December 17th, 2009
Monday morning at approximately 11:34am I made a commitment. A commitment to feel good. Really good. I’m a positive person by nature but I’ve noticed that I’ve been illuminating like a 75 watt light bulb and I want to be illuminating brighter. I’ve been shinier before and life really started working for me rather than against me. I don’t desire to be the brightness level of a halogen lamp. That seems manic. I’d settle for a good steady get the job done 125 watt light bulb. I was so adamant about getting back to “in the flow awesome Jax” that I immediately made an acupuncture appointment partially because I’ve always resonated with this needlework. A very spiritual friend told me that I am extremely “energy sensitive." She also told me that I was a successful Spanish dancer in a past life. Interpret as you wish. There is something to be said about this ancient Chinese healing method of inserting and manipulating needles into various points in my body that does seem to accomplish keeping my chi in flow. I’ve drooled before. I also figured that if I was putting $80 on my credit card that I meant business as the only attention that I’ve put on my Visa in the past two years has pertained to deduction. Not addition. Here’s the thing readers, I’ve been feeling a bit stuck and I need to return to my fluidity. Yay me.
What actions do I need to take to return to bright Jax? Sure, I’d love to save the world but I think smaller steps are more practical in order to maintain this goal. I think it comes down to doing small things for myself. Ourselves. Like acupuncture. My next act of self love was putting two down comforters on my bed. Do you know what it’s like to sleep in a magically cozy fluffy cloud? I do.
I asked you all the following: When blue, what is one small thing that you do for yourself to shift your mood. Can be silly. Can be serious. No wrong answers. Just wrong people who give answers. Or something like that.
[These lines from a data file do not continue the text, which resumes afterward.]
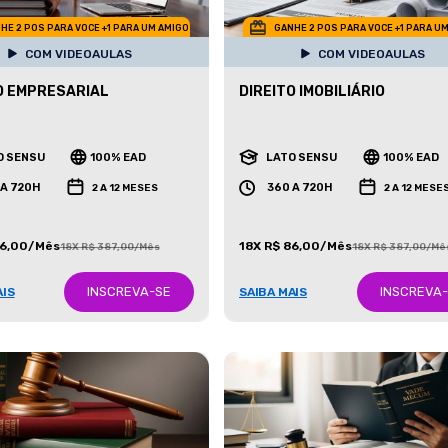
HE 2 POS PARA VOCE +1 PARA UM AMIGO
GANHE 2 POS PARA VOCE +1 PARA U
COM VIDEOAULAS
COM VIDEOAULAS
O EMPRESARIAL
DIREITO IMOBILIÁRIO
O SENSU
100% EAD
LATO SENSU
100% EAD
 A 720H
360 A 720H
2 A 12 MESES
2 A 12 MESE
86,00/Mês
18X R$ 86,00/Mês
18X R$ 387,00/Mês
18X R$ 387,00/Mê
INSCREVA-SE
INSCREVA
AIS
SAIBA MAIS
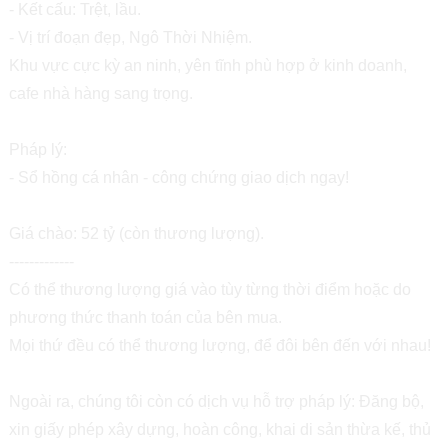
- Kết cấu: Trệt, lầu.
- Vị trí đoạn đẹp, Ngô Thời Nhiệm.
Khu vực cực kỳ an ninh, yên tĩnh phù hợp ở kinh doanh,
cafe nhà hàng sang trọng.
Pháp lý:
- Sổ hồng cá nhân - công chứng giao dịch ngay!
Giá chào: 52 tỷ (còn thương lượng).
-------------
Có thể thương lượng giá vào tùy từng thời điểm hoặc do
phương thức thanh toán của bên mua.
Mọi thứ đều có thể thương lượng, để đôi bên đến với nhau!
Ngoài ra, chúng tôi còn có dịch vụ hỗ trợ pháp lý: Đăng bộ,
xin giấy phép xây dựng, hoàn công, khai di sản thừa kế, thủ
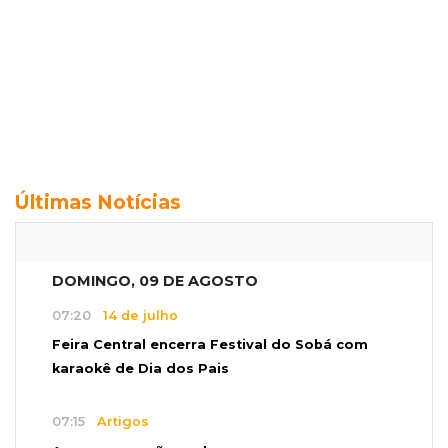
Últimas Notícias
DOMINGO, 09 DE AGOSTO
07:20
14 de julho
Feira Central encerra Festival do Sobá com
karaokê de Dia dos Pais
07:15
Artigos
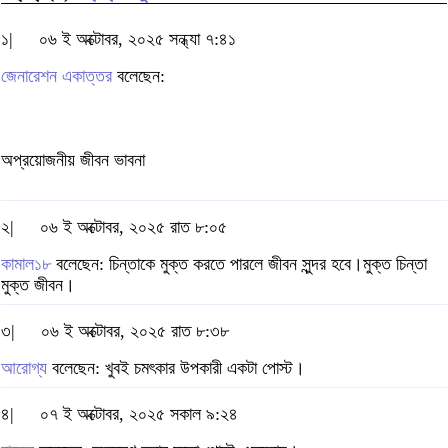
১|
০৬ ই অক্টোবর, ২০২৫ সন্ধ্যা ৭:৪১
জেনারেশন একাত্তর
বলেছেন:
অপ্রয়োজনীয় জীবন ভাবনা
২|
০৬ ই অক্টোবর, ২০২৫ রাত ৮:০৫
কামাল১৮
বলেছেন: চিন্তাকে মুক্ত করতে পারলে জীবন সুন্দর হবে।মুক্ত চিন্তা
মুক্ত জীবন।
৩|
০৬ ই অক্টোবর, ২০২৫ রাত ৮:৩৮
আরোগ্য
বলেছেন: খুবই চমৎকার উপকারী একটা পোস্ট।
৪|
০৭ ই অক্টোবর, ২০২৫ সকাল ৯:২৪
Walk briskly up and down the hall.
Play dance music really, really loud.
I have a deep spiritual conversation......with the dog.
When I’m stressed or depressed i like to take off on my motorcycle. I’ll go for a short ride or just head down a road to a place I’ve never been. Usually with camera and no expectations. doing 100+ miles an hour always puts a big shit eating grin on my face.
-Zachary B Atkinson
When I'm feeling stressed, I like to go down to the shelter and juggle kittens....I find that this really helps me to put things in perspective
I think a little anxiety is a natural and positive force to feel. It reminds us we’re alive. What I am super conscious of since 11:34am on Monday is to be in control of anxiety…not have it control me. Anxiety and I are like two women mud wrestling in a pit in bikinis in front of truckers. Of course, I win and go to state.